Work tokens address free-riding as they only reward owners with dividends so long as good work is being produced. Holders with idle work tokens that are not put to use will neither lose nor gain tokens. They will still be able to benefit in network value appreciation without having to actively participate, but forgo cash flows opportunities, tied to token ownership, due to “laziness.”

Designing a Game of Incentives

The added incentive layer to participate in the work token model will arguably induce even stronger network effects: owners benefit from token appreciation and an increase in cash flows if network usage grows.

Work tokens have the potential to facilitate more resilient networks but some structural issues still remain:

  1. Still too many different token holders with diverging motives that have no intention of engaging in the network.
  2. Right to perform work for network predicated on token ownership, which in most cases requires initial capital for purchase.
  3. Liquidity of networks can induce short-term thinking.

Numerai offers an interesting approach to tackling the first two problems simultaneously: for its initial distribution it didn’t sell tokens in an ICO, but gave them away to the best data scientists. The result is that the biggest owners of NMR are also the platform’s largest users/stakers who didn’t need to spend money to acquire the tokens. Network token distribution mechanisms face a balancing act between enabling acquisition to a wide audience, whilst at the same time incentivizing actual users to hold the native tokens.
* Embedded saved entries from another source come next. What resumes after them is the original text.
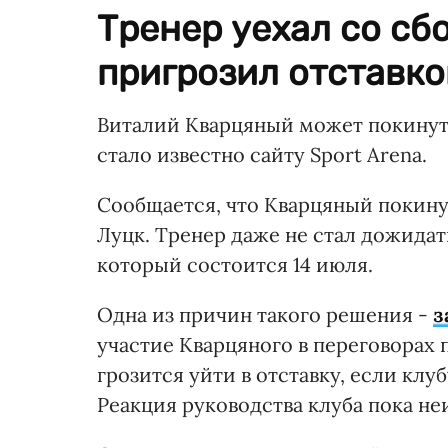
Тренер уехал со сб
пригрозил отставко
Виталий Кварцяный может покинуть
стало известно сайту Sport Arena.
Сообщается, что Кварцяный покинул
Луцк. Тренер даже не стал дожидат
который состоится 14 июля.
Одна из причин такого решения -
з
участие Кварцяного в переговорах 
грозится уйти в отставку, если клу
Реакция руководства клуба пока не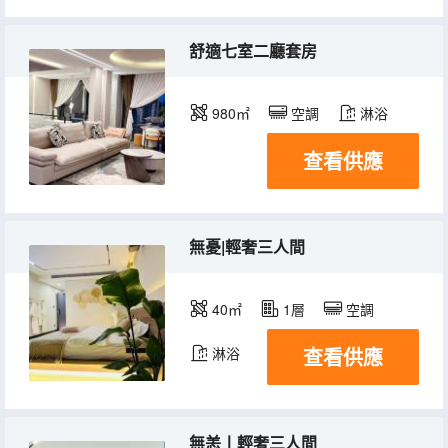
舒適七室二廳套房
980㎡
空調
淋浴
查看供應
無憂|輕奢三人間
40㎡
1層
空調
查看供應
淋浴
無恙丨輕奢三人間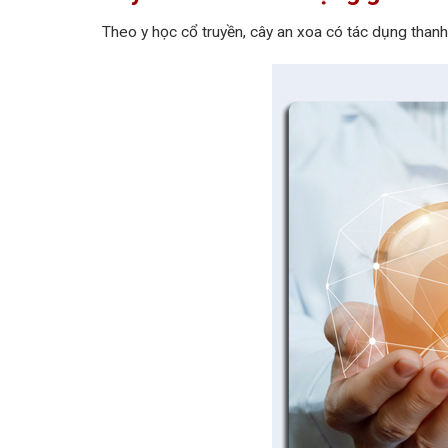
Theo y học cổ truyền, cây an xoa có tác dụng thanh n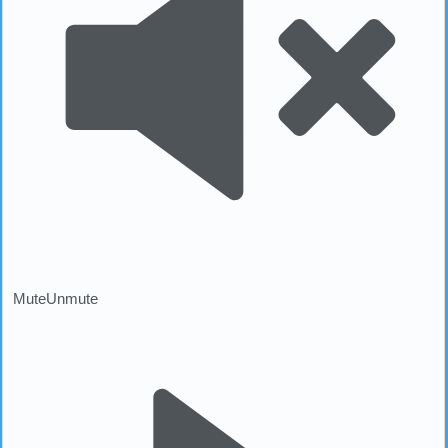
Mute
Unmute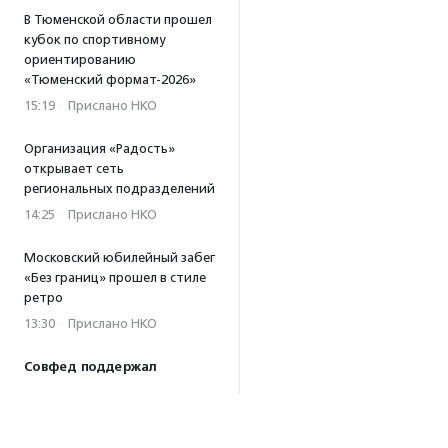
В Тюменской области прошел
кубок по спортивному
ориентированию
«Тюменский формат-2026»
15:19
·
Прислано НКО
Организация «Радость»
открывает сеть
региональных подразделений
14:25
·
Прислано НКО
Московский юбилейный забег
«Без границ» прошел в стиле
ретро
13:30
·
Прислано НКО
Совфед поддержал
инициативу о бесплатной
юридической помощи
сиротам старше 23 лет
Questions still remain on how to get new participants onto the network in perpetuity, without placing large costs on token acquisition. Early network participants are rewarded with easier/cheaper access to tokens, but that threatens to create a “first-participant advantage” that centralizes power in the hands of early participants. How do you ensure low barriers to entry if people need to purchase work tokens first in order to be able to participate in the network?

The requirement of staking in order to earn the right to work in networks adds an incentive for longer-term thinking. The tying up of tokens for a variable, but prolonged period of time serves to mitigate (not eliminate) the risk of pump and dumps by individuals participating in the network. The risk of short-termism in networks can therefore be viewed primarily as a function of minimizing free-riding token holders.

Work tokens are an improvement on medium of exchange tokens as they simultaneously cut out reliance on rent-seeking middlemen while incentivizing widespread network participation. They are emblematic of the fast-paced progression made in the realm of constructing open networks. Designing decentralized networks is a game of incentives that has only just begun.